__TEXT FOR ANALYSIS__
/---
Pitch

class audioflux.PitchYIN(samplate=32000, low_fre=27.0, high_fre=2000.0, radix2_exp=12, slide_length=1024, auto_length=2048)

Pitch is estimated using time-domain differential autocorrelation. 1

1

Alain de Cheveigne, Hideki Kawahara. “YIN, a fundamental frequency estimator for speech and music.” 2002 Acoustical Societyof America.

Parameters
samplate: int

Sampling rate of the incoming audio.

low_fre: float

Lowest frequency. Default is 27.0.

high_fre: float

Highest frequency. Default is 2000.0.

radix2_exp: int

fft_length=2**radix2_exp

slide_length: int

Window sliding length.

auto_length: int

Auto correlation length. Default is 2048.

Examples

Read voice audio data

>>> import audioflux as af
>>> audio_path = af.utils.sample_path('voice')
>>> audio_arr, sr = af.read(audio_path)

Extract pitch

>>> pitch_obj = af.PitchYIN(samplate=sr)
>>> fre_arr, v1_arr, v2_arr = pitch_obj.pitch(audio_arr)

Show pitch plot

>>> import matplotlib.pyplot as plt
>>> times = np.arange(fre_arr.shape[-1]) * (pitch_obj.slide_length / sr)
>>> fig, ax = plt.subplots(nrows=2, sharex=True)
>>> ax[0].set_title('PitchYIN')
>>> af.display.fill_wave(audio_arr, samplate=sr, axes=ax[0])
>>> ax[1].scatter(times, fre_arr, s=2)
../_images/pitch-1.png

Methods

cal_time_length(data_length)

Calculate the length of a frame from audio data.

pitch(data_arr)

Compute pitch

set_thresh(thresh)

Set thresh

set_thresh(thresh)

Set thresh

Parameters
thresh: float
cal_time_length(data_length)

Calculate the length of a frame from audio data.

  • fft_length = 2 ** radix2_exp

  • (data_length - fft_length) // slide_length + 1

Parameters
data_length: int

The length of the data to be calculated.

Returns
out: int
pitch(data_arr)

Compute pitch

Parameters
data_arr: np.ndarray [shape=(…, n)]

Input audio array

Returns
fre_arr: np.ndarray [shape=(…, time)]
value1_arr: np.ndarray [shape=(…, time)]
value2_arr: np.ndarray [shape=(…, time)]
class audioflux.PitchPEF(samplate=32000, low_fre=32.0, high_fre=2000.0, cut_fre=4000.0, radix2_exp=12, slide_length=1024, window_type=WindowType.HAMM, alpha=10.0, beta=0.5, gamma=1.8)

Pitch Estimation Filter(PEF). A pitch estimation filter is designed, and pitch is estimated by performing cross-correlation operations in the frequency domain. 2

2

Gonzalez, Sira, and Mike Brookes. “A Pitch Estimation Filter robust to high levels of noise (PEFAC).” 19th European Signal Processing Conference. Barcelona, 2011, pp. 451–455.

Parameters
samplate: int

Sampling rate of the incoming audio.

low_fre: float

Lowest frequency. Default is 32.0.

high_fre: float

Highest frequency. Default is 2000.0.

cut_fre: float

Cut frequency. Default is 4000.0, and must be greater than high_fre.
\---
__DATASET SECTION__
/---
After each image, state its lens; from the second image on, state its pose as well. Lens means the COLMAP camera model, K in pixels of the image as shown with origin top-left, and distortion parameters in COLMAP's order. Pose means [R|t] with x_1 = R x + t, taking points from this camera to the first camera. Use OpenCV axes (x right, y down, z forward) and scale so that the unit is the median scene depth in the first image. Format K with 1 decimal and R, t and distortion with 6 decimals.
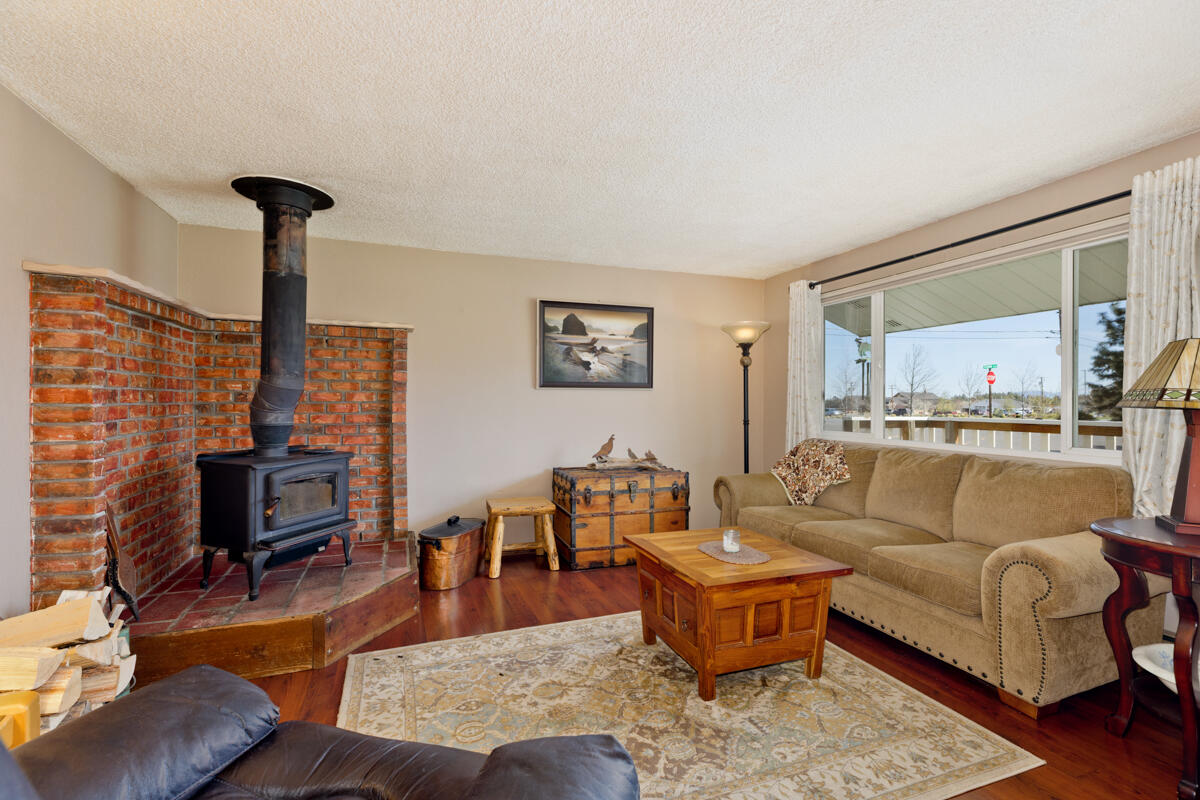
\---
__TASK 1__
According to the audioflux pitch documentation, what value must the cut frequency of PitchPEF be greater than?
__TASK 2__
Carry on the audioflux pitch documentation from the last line shown.
The data is separate material and plays no part in these tasks.

__ANSWER AREA 1__
It must be greater than high_fre.

__ANSWER AREA 2__
radix2_exp: int

fft_length=2**radix2_exp

slide_length: int

Window sliding length.

window_type: WindowType

Window type for each frame.

See: type.WindowType

alpha: float, > 0

alpha. Default if 10.0..

beta: float, 0~1

beta. Default if 0.5..

gamma: float, > 1

gamma. Default if 1.8.

Examples

Read voice audio data

>>> import audioflux as af
>>> audio_path = af.utils.sample_path('voice')
>>> audio_arr, sr = af.read(audio_path)

Extract pitch

>>> pitch_obj = af.PitchPEF(samplate=sr)
>>> fre_arr = pitch_obj.pitch(audio_arr)

Show pitch plot

>>> import matplotlib.pyplot as plt
>>> times = np.arange(fre_arr.shape[-1]) * (pitch_obj.slide_length / sr)
>>> fig, ax = plt.subplots(nrows=2, sharex=True)
>>> ax[0].set_title('PitchPEF')
>>> af.display.fill_wave(audio_arr, samplate=sr, axes=ax[0])
>>> ax[1].scatter(times, fre_arr, s=2)
../_images/pitch-2.png

Methods

cal_time_length(data_length)

Calculate the length of a frame from audio data.

pitch(data_arr)

Compute pitch

set_filter_params(alpha, beta, gamma)

Set filter params

cal_time_length(data_length)

Calculate the length of a frame from audio data.

  • fft_length = 2 ** radix2_exp

  • (data_length - fft_length) // slide_length + 1

Parameters
data_length: int

The length of the data to be calculated.

Returns
out: int
set_filter_params(alpha, beta, gamma)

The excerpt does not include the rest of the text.